Integrated provider network. A critical prerequisite of value-based care is a strong network of providers that includes physicians across multiple specialties, hospitals, post-acute providers, and ancillary services, such as home health and therapy capabilities. High-performing, value-based organizations build comprehensive networks of provider services that support domestic usage of the network, minimizing outmigration of care.

An integrated provider network enables healthcare leaders to build an organized system of clinically integrated care. The broader and stronger the organized system of care, the greater the opportunity to manage costs and influence clinical outcomes. A well-developed system of care also sets the stage for optimizing the patient experience.

Top-to-bottom incentive alignment. Healthcare leaders must also develop incentives that promote the cultural transformation required to build a value-based organization. Incentive distribution models can help align the provider network with organizational goals, including financial goals incorporated into value-based contracts. But financial incentives are not the only priority. For example, leading systems now provide care management support with powerful analytic capabilities that help influence provider performance. The entire support structure helps providers see the organized system of care as the key to providing optimal care for their patients and the best opportunity for financial success.

Fully leveraged domestic services. As organizations enter value-based contracts for managing the care of populations, it is important to keep patients within the organized system of clinically integrated care. Why? When patients are referred outside the network or simply migrate to other providers, the organization’s ability to manage costs and influence quality dramatically decreases. The service redundancy associated with patient leakage is a significant contributor to medical spend waste. If leakage happens, value-based organizations should focus on expanding needed services in order to more fully coordinate care, influence patient health, and manage the entire spectrum of costs. It is also important to build a referral tracking process to quickly identify patients who migrate out of the network and initiate steps to bring them back in.
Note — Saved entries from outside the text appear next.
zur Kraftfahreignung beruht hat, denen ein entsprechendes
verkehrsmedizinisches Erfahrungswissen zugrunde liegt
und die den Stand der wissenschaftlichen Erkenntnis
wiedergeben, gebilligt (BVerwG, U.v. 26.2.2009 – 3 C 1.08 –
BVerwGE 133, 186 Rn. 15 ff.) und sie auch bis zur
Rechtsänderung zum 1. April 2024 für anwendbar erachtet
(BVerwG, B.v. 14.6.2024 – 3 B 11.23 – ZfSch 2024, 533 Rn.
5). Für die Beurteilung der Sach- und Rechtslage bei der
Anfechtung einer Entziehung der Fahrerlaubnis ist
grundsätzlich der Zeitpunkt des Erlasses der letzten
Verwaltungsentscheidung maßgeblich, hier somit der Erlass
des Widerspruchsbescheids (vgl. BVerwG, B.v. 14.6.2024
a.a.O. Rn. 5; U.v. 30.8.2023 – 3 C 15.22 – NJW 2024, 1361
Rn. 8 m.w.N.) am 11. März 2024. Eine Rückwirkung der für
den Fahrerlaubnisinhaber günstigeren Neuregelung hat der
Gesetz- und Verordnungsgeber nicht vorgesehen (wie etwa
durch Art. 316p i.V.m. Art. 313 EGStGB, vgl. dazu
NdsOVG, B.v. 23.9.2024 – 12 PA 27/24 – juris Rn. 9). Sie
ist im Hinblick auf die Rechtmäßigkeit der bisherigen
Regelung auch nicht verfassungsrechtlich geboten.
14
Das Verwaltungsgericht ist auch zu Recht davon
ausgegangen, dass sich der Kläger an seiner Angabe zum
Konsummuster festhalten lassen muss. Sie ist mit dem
Modern consumer engagement. Given the importance of keeping patients within the organized system of care, many value-based organizations are implementing consumer engagement concepts. These include expanding patient access points, proactively reaching out to patients for chronic disease management, connecting with individuals through social media, and helping patients navigate the care continuum. The key is to connect with the consumer before he or she becomes a patient. These and other “person-centric” consumer engagement strategies can help drive optimal care and utilization. Leading organizations are also promoting their value proposition directly to healthcare consumers. In the near future, high-performing organizations will focus more on consumer loyalty than patient satisfaction as the indicator of customer service success.

Comprehensive data aggregation. Underlying all the strategic levers noted above is the ability to leverage data. Capturing clinical and financial data from information systems remains a significant challenge, but leading healthcare organizations have built data governance and information management strategies that are providing advanced analytic capabilities. Multidisciplinary data governance allows organizations to identify information needs, drive analytics initiatives, coordinating data in definitions, integrating with workflow and managing many of the requirements to leverage data and build analytics. These capabilities are key to driving both care improvement and cost savings, enabling healthcare leaders to manage performance under value-based contracts.

Daniel J. Marino is executive vice president, GE Healthcare Camden Group, Chicago, Ill., and is a member of HFMA’s First Illinois Chapter.